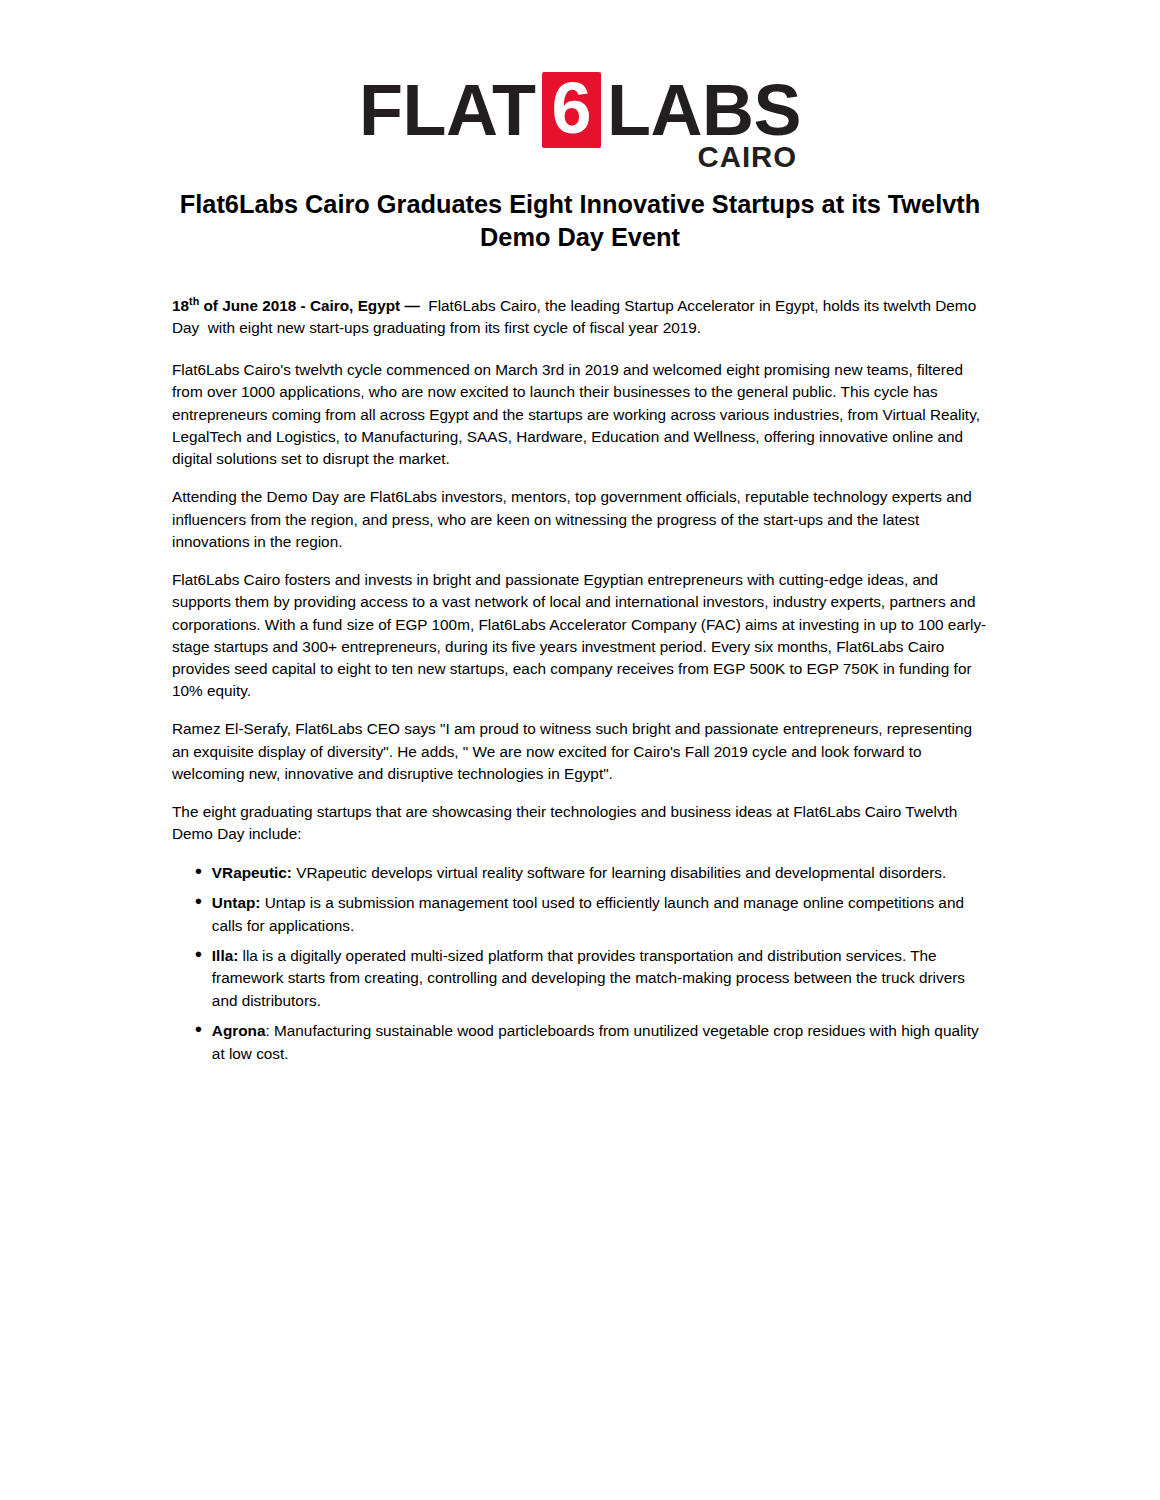FLAT 6 LABS
CAIRO
Flat6Labs Cairo Graduates Eight Innovative Startups at its Twelvth Demo Day Event
18th of June 2018 - Cairo, Egypt — Flat6Labs Cairo, the leading Startup Accelerator in Egypt, holds its twelvth Demo Day with eight new start-ups graduating from its first cycle of fiscal year 2019.
Flat6Labs Cairo's twelvth cycle commenced on March 3rd in 2019 and welcomed eight promising new teams, filtered from over 1000 applications, who are now excited to launch their businesses to the general public. This cycle has entrepreneurs coming from all across Egypt and the startups are working across various industries, from Virtual Reality, LegalTech and Logistics, to Manufacturing, SAAS, Hardware, Education and Wellness, offering innovative online and digital solutions set to disrupt the market.
Attending the Demo Day are Flat6Labs investors, mentors, top government officials, reputable technology experts and influencers from the region, and press, who are keen on witnessing the progress of the start-ups and the latest innovations in the region.
Flat6Labs Cairo fosters and invests in bright and passionate Egyptian entrepreneurs with cutting-edge ideas, and supports them by providing access to a vast network of local and international investors, industry experts, partners and corporations. With a fund size of EGP 100m, Flat6Labs Accelerator Company (FAC) aims at investing in up to 100 early-stage startups and 300+ entrepreneurs, during its five years investment period. Every six months, Flat6Labs Cairo provides seed capital to eight to ten new startups, each company receives from EGP 500K to EGP 750K in funding for 10% equity.
Ramez El-Serafy, Flat6Labs CEO says "I am proud to witness such bright and passionate entrepreneurs, representing an exquisite display of diversity". He adds, " We are now excited for Cairo's Fall 2019 cycle and look forward to welcoming new, innovative and disruptive technologies in Egypt".
The eight graduating startups that are showcasing their technologies and business ideas at Flat6Labs Cairo Twelvth Demo Day include:
VRapeutic: VRapeutic develops virtual reality software for learning disabilities and developmental disorders.
Untap: Untap is a submission management tool used to efficiently launch and manage online competitions and calls for applications.
Illa: lla is a digitally operated multi-sized platform that provides transportation and distribution services. The framework starts from creating, controlling and developing the match-making process between the truck drivers and distributors.
Agrona: Manufacturing sustainable wood particleboards from unutilized vegetable crop residues with high quality at low cost.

**WHAT TO DO**
When pictures appear among the entries, skip them and copy all remaining text precisely.

**WRITTEN RESPONSE**
FLAT 6 LABS
CAIRO
Flat6Labs Cairo Graduates Eight Innovative Startups at its Twelvth Demo Day Event
18th of June 2018 - Cairo, Egypt — Flat6Labs Cairo, the leading Startup Accelerator in Egypt, holds its twelvth Demo Day with eight new start-ups graduating from its first cycle of fiscal year 2019.
Flat6Labs Cairo's twelvth cycle commenced on March 3rd in 2019 and welcomed eight promising new teams, filtered from over 1000 applications, who are now excited to launch their businesses to the general public. This cycle has entrepreneurs coming from all across Egypt and the startups are working across various industries, from Virtual Reality, LegalTech and Logistics, to Manufacturing, SAAS, Hardware, Education and Wellness, offering innovative online and digital solutions set to disrupt the market.
Attending the Demo Day are Flat6Labs investors, mentors, top government officials, reputable technology experts and influencers from the region, and press, who are keen on witnessing the progress of the start-ups and the latest innovations in the region.
Flat6Labs Cairo fosters and invests in bright and passionate Egyptian entrepreneurs with cutting-edge ideas, and supports them by providing access to a vast network of local and international investors, industry experts, partners and corporations. With a fund size of EGP 100m, Flat6Labs Accelerator Company (FAC) aims at investing in up to 100 early-stage startups and 300+ entrepreneurs, during its five years investment period. Every six months, Flat6Labs Cairo provides seed capital to eight to ten new startups, each company receives from EGP 500K to EGP 750K in funding for 10% equity.
Ramez El-Serafy, Flat6Labs CEO says "I am proud to witness such bright and passionate entrepreneurs, representing an exquisite display of diversity". He adds, " We are now excited for Cairo's Fall 2019 cycle and look forward to welcoming new, innovative and disruptive technologies in Egypt".
The eight graduating startups that are showcasing their technologies and business ideas at Flat6Labs Cairo Twelvth Demo Day include:
VRapeutic: VRapeutic develops virtual reality software for learning disabilities and developmental disorders.
Untap: Untap is a submission management tool used to efficiently launch and manage online competitions and calls for applications.
Illa: lla is a digitally operated multi-sized platform that provides transportation and distribution services. The framework starts from creating, controlling and developing the match-making process between the truck drivers and distributors.
Agrona: Manufacturing sustainable wood particleboards from unutilized vegetable crop residues with high quality at low cost.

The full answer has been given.